A Distributed Particle-PHD Filter with Arithmetic-Average PHD Fusion
Tiancheng Li, Franz Hlawatsch

TL;DR
This paper introduces a novel distributed particle-PHD filter that employs arithmetic-average fusion and efficient Gaussian mixture conversions, achieving high performance with low communication and computational costs in multi-target tracking.
Contribution
It presents a new distributed particle-PHD filtering approach using arithmetic-average fusion and significance-based GM pruning, improving efficiency and scalability.
Findings
Demonstrates excellent tracking performance in simulations.
Reduces communication and computation requirements.
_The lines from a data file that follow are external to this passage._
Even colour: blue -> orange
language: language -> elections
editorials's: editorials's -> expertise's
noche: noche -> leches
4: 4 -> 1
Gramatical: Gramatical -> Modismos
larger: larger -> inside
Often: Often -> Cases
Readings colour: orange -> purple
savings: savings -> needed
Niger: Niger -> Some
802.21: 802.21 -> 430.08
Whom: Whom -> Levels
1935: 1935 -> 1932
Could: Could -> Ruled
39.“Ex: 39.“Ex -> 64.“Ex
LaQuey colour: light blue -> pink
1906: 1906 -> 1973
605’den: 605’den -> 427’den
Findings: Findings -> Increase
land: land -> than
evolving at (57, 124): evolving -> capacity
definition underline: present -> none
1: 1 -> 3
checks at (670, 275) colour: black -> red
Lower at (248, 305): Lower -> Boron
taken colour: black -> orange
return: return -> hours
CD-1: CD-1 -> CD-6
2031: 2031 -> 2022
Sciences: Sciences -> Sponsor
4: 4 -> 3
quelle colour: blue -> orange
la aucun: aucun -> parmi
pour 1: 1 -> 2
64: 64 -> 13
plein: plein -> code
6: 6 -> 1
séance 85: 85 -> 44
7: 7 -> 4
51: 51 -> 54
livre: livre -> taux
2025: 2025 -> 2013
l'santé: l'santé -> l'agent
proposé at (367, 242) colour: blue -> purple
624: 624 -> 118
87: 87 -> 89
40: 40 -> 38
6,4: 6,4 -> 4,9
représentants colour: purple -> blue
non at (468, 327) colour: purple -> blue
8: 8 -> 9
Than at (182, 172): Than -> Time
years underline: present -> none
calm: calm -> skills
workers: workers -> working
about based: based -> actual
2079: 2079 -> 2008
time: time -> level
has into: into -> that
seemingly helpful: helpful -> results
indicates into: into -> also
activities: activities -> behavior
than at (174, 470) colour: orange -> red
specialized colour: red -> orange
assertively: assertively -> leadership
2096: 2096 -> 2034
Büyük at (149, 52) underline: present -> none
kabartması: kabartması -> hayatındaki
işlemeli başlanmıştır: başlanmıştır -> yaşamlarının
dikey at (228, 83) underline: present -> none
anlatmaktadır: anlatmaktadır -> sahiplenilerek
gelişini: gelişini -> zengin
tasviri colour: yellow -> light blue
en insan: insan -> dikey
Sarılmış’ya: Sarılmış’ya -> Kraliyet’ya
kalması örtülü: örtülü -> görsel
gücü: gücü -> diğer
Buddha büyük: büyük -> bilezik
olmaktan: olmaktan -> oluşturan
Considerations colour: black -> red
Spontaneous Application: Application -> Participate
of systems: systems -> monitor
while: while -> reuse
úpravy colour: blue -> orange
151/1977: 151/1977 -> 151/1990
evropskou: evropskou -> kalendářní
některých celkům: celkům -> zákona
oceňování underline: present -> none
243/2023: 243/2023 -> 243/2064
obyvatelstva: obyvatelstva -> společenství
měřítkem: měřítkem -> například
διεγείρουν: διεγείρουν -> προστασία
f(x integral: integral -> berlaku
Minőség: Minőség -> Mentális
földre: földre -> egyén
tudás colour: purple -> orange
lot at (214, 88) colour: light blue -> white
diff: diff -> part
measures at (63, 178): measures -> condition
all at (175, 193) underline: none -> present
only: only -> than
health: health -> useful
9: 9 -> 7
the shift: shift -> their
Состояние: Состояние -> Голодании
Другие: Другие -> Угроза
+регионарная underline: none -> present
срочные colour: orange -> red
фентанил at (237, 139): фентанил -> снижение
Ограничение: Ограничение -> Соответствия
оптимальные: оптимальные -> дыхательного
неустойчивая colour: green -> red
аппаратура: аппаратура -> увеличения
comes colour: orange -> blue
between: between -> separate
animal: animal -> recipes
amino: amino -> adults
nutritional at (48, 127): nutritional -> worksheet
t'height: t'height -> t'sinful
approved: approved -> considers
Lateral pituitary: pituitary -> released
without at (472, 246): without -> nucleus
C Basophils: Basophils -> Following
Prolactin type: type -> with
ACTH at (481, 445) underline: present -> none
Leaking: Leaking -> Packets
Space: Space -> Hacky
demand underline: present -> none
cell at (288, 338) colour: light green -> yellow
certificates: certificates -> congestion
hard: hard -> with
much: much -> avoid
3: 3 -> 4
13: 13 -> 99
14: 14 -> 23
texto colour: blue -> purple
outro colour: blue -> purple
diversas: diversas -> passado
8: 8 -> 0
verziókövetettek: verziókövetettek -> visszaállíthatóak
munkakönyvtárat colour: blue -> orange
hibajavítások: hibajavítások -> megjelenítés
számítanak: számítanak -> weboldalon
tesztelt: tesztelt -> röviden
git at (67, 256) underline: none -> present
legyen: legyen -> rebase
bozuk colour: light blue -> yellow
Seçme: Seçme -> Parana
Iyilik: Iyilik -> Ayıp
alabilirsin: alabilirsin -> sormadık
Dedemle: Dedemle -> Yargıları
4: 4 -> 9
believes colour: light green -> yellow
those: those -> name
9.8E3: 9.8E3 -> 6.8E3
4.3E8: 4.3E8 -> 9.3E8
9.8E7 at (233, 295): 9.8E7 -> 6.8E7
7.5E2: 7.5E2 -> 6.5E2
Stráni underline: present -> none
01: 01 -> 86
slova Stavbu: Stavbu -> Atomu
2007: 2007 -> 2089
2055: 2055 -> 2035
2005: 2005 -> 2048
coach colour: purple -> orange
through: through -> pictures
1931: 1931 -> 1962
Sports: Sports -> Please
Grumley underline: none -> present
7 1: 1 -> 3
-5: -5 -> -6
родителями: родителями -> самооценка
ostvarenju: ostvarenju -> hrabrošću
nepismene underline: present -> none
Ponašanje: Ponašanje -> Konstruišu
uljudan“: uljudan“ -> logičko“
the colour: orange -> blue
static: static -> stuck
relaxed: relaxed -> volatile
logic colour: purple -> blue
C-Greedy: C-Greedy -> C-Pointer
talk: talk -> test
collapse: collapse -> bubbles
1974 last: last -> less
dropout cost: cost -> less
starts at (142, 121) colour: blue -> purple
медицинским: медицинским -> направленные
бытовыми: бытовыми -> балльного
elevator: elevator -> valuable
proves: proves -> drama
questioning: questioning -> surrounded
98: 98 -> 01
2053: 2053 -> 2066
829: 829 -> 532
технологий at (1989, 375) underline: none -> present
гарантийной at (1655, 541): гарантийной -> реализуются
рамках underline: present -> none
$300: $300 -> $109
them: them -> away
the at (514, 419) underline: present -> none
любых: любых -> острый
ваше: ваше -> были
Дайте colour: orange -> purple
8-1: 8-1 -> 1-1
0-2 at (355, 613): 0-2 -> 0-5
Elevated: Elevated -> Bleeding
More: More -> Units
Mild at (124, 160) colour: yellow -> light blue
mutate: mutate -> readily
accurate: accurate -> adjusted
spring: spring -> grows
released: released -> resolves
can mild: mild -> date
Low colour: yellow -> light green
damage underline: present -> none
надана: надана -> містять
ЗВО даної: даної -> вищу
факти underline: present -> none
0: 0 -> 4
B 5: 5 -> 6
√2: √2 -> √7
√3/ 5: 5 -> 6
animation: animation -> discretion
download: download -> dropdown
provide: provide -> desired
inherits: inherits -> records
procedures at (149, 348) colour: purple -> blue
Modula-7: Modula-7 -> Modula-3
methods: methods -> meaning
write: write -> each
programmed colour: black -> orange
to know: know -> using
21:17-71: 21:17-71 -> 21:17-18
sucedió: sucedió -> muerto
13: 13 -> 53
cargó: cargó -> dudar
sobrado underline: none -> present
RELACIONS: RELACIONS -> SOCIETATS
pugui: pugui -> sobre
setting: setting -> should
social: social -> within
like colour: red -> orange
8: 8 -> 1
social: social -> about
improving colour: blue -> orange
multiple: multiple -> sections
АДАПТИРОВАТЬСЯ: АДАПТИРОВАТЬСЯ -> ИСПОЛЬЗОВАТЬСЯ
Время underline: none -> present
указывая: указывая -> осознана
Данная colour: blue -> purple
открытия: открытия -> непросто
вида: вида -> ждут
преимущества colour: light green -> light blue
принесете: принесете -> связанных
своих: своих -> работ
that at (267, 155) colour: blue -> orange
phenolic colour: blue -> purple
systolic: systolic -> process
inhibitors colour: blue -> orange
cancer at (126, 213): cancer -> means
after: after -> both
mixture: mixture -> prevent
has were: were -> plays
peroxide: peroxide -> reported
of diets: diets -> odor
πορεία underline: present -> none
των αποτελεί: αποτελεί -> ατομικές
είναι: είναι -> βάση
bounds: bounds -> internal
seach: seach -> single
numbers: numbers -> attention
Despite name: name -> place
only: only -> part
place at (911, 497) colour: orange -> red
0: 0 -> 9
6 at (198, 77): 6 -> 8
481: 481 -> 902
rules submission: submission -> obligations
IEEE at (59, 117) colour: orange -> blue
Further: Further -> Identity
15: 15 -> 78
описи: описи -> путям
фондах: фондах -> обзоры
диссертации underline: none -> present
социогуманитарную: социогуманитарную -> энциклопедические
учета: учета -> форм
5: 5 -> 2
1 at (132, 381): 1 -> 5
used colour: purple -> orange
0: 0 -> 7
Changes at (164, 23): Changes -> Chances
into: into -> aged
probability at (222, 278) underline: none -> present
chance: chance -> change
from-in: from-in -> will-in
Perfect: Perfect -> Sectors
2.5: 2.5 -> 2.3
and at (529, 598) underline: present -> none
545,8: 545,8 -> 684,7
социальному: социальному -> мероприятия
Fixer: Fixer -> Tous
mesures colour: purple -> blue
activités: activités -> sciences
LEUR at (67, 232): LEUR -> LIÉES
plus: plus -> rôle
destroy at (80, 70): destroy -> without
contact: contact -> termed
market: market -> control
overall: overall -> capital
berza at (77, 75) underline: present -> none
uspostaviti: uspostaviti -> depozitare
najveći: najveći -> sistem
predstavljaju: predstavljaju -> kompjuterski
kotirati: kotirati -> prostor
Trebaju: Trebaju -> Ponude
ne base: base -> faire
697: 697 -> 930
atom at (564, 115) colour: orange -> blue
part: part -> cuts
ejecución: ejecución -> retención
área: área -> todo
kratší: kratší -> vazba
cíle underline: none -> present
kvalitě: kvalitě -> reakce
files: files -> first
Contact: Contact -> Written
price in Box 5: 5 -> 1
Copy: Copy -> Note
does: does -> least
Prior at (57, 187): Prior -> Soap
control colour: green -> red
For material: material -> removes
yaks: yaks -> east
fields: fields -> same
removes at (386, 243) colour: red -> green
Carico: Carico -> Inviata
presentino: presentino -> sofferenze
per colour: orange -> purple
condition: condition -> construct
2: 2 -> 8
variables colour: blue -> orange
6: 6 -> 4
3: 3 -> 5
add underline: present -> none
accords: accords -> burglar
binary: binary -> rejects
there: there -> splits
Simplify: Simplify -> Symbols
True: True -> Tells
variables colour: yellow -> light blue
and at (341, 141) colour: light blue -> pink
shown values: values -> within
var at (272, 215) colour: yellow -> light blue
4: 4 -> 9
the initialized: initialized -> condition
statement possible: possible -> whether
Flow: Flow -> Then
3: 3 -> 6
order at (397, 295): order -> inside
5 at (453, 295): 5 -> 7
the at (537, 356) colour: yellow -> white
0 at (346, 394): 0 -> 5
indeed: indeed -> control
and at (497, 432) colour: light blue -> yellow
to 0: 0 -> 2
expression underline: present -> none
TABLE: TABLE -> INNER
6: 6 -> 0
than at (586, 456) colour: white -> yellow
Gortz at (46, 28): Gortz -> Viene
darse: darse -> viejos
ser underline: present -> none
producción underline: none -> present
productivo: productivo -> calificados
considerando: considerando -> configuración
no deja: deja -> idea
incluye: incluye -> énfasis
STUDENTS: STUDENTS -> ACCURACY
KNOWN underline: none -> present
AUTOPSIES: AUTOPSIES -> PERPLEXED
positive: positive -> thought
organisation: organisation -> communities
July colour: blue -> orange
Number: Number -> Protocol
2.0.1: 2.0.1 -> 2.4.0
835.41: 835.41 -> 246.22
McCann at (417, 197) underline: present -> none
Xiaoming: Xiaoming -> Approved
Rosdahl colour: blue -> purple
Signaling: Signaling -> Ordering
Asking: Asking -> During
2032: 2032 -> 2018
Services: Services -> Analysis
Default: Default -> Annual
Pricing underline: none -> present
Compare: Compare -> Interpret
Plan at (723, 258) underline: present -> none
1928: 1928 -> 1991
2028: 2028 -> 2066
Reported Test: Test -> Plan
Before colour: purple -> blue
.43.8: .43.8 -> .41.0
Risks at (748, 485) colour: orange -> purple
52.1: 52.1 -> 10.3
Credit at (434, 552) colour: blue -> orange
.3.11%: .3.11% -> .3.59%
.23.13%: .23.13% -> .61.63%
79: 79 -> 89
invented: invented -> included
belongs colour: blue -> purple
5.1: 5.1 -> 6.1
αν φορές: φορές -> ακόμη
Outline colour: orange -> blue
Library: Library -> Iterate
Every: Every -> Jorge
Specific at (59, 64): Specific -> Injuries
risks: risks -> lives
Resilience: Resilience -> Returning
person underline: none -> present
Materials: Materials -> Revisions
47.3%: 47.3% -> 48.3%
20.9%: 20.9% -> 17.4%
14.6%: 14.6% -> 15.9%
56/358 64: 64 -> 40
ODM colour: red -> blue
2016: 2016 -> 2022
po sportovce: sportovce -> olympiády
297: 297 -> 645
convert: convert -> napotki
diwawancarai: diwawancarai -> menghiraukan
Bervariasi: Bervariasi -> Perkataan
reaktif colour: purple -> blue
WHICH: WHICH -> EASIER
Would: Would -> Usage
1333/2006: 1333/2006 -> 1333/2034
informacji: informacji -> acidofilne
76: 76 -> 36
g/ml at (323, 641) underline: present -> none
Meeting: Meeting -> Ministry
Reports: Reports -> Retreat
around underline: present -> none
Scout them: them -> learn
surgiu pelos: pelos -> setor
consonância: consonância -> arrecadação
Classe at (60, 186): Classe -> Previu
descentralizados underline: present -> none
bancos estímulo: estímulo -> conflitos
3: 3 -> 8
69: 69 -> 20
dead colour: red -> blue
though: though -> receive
Enables parallel processing of filtering and fusion steps.
Abstract
We propose a particle-based distributed PHD filter for tracking an unknown, time-varying number of targets. To reduce communication, the local PHD filters at neighboring sensors communicate Gaussian mixture (GM) parameters. In contrast to most existing distributed PHD filters, our filter employs an `arithmetic average' fusion. For particles--GM conversion, we use a method that avoids particle clustering and enables a significance-based pruning of the GM components. For GM--particles conversion, we develop an importance sampling based method that enables a parallelization of filtering and dissemination/fusion operations. The proposed distributed particle-PHD filter is able to integrate GM-based local PHD filters. Simulations demonstrate the excellent performance and small communication and computation requirements of our filter.